**Work item**
Reproduce the records verbatim from their first line through the line containing "Jojo’s Bizarre Adventure", with both of those lines included.

[Dataset entries]
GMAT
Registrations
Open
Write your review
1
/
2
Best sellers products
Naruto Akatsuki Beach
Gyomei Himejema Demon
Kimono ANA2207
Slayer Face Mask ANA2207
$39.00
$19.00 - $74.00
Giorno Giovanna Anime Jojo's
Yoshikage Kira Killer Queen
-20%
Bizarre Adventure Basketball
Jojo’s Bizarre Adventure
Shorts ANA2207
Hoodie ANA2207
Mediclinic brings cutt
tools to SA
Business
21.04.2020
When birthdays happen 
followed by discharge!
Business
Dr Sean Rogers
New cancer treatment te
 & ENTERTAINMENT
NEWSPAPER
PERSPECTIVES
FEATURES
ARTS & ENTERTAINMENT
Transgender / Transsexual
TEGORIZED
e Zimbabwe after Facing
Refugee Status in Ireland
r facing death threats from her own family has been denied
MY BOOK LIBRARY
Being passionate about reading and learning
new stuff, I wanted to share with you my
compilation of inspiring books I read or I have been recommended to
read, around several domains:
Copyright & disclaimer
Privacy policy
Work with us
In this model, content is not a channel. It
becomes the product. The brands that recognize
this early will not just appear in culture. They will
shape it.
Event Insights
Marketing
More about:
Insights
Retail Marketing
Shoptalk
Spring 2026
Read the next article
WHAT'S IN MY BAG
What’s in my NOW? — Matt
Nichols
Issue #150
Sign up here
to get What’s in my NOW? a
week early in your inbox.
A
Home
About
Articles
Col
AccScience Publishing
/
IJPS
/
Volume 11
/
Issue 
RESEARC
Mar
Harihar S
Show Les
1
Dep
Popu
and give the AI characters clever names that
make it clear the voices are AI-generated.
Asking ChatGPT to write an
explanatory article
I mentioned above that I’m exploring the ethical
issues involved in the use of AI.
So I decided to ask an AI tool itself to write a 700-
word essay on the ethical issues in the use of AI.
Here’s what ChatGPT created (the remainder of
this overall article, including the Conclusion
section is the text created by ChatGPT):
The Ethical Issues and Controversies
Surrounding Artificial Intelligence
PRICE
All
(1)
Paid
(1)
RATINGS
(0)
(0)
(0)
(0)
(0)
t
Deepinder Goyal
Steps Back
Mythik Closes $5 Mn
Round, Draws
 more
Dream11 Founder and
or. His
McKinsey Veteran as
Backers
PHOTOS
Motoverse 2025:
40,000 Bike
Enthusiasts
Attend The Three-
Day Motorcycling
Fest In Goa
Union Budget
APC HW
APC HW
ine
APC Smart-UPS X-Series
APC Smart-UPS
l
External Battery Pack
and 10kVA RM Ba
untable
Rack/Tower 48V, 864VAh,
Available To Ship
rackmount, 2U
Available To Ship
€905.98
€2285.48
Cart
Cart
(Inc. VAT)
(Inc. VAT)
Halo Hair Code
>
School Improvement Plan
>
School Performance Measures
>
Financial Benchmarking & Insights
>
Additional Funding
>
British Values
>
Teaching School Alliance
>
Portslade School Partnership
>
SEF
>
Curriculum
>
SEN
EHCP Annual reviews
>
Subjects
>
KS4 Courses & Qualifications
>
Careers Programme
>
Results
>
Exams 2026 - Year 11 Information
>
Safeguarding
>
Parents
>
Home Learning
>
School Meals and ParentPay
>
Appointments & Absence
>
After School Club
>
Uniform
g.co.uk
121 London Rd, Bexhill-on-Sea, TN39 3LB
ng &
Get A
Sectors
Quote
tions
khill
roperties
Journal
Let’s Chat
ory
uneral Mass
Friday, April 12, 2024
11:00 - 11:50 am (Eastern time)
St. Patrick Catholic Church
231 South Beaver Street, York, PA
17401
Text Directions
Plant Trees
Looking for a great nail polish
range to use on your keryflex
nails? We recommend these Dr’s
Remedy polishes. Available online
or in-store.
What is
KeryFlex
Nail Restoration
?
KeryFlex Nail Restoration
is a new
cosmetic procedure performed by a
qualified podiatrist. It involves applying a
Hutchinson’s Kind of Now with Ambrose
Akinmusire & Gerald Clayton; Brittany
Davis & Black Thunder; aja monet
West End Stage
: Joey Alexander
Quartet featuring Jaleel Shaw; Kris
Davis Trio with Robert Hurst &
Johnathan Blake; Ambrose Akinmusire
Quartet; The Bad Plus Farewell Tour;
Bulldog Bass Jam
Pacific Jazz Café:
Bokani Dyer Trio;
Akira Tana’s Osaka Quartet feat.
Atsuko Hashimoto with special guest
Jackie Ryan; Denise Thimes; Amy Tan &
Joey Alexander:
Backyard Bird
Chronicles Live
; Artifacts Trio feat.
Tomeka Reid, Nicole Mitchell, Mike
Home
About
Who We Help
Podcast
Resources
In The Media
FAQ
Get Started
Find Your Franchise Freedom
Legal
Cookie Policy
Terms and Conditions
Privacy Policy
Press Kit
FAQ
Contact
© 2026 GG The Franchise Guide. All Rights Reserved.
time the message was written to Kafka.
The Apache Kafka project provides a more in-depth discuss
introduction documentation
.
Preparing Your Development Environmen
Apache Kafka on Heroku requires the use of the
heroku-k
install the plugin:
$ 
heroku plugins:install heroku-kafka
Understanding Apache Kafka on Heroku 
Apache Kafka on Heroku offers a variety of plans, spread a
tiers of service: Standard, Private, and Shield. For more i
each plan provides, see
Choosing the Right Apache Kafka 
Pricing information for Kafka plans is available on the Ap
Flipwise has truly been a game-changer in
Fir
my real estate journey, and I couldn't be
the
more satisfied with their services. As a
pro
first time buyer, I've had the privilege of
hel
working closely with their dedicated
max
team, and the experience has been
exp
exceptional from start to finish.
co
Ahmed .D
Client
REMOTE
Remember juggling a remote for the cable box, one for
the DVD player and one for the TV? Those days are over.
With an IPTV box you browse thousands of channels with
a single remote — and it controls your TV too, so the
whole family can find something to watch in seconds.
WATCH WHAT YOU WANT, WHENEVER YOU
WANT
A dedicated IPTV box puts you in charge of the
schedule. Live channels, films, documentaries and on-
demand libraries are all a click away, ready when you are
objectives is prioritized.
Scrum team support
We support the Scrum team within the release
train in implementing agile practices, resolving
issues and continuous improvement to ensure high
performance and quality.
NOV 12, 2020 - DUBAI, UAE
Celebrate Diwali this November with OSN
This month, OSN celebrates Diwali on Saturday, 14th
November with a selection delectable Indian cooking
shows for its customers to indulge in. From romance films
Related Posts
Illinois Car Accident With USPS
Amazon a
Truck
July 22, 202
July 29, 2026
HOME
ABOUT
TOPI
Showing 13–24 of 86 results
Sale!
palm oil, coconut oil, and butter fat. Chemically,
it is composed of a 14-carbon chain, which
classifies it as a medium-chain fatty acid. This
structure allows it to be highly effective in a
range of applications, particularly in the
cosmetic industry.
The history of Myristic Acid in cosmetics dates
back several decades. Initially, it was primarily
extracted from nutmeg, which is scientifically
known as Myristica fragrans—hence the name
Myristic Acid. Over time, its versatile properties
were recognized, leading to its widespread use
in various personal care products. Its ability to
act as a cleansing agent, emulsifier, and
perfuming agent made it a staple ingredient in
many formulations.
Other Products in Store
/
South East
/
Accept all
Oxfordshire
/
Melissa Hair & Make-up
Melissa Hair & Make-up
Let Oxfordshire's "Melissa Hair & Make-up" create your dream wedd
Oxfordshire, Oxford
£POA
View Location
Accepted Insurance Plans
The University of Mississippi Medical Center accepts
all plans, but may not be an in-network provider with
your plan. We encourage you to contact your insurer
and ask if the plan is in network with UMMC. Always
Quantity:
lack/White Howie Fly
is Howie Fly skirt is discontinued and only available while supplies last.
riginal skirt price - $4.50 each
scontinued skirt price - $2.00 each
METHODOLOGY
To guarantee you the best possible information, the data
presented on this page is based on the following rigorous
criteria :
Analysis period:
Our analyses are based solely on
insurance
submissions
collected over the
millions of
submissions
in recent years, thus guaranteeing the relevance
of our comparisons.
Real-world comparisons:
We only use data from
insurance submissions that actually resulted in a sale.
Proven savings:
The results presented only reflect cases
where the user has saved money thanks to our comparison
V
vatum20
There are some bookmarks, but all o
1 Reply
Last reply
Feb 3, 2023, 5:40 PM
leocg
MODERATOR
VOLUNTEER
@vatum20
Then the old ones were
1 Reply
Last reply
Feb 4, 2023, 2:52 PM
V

**Finished exercise**
GMAT
Registrations
Open
Write your review
1
/
2
Best sellers products
Naruto Akatsuki Beach
Gyomei Himejema Demon
Kimono ANA2207
Slayer Face Mask ANA2207
$39.00
$19.00 - $74.00
Giorno Giovanna Anime Jojo's
Yoshikage Kira Killer Queen
-20%
Bizarre Adventure Basketball
Jojo’s Bizarre Adventure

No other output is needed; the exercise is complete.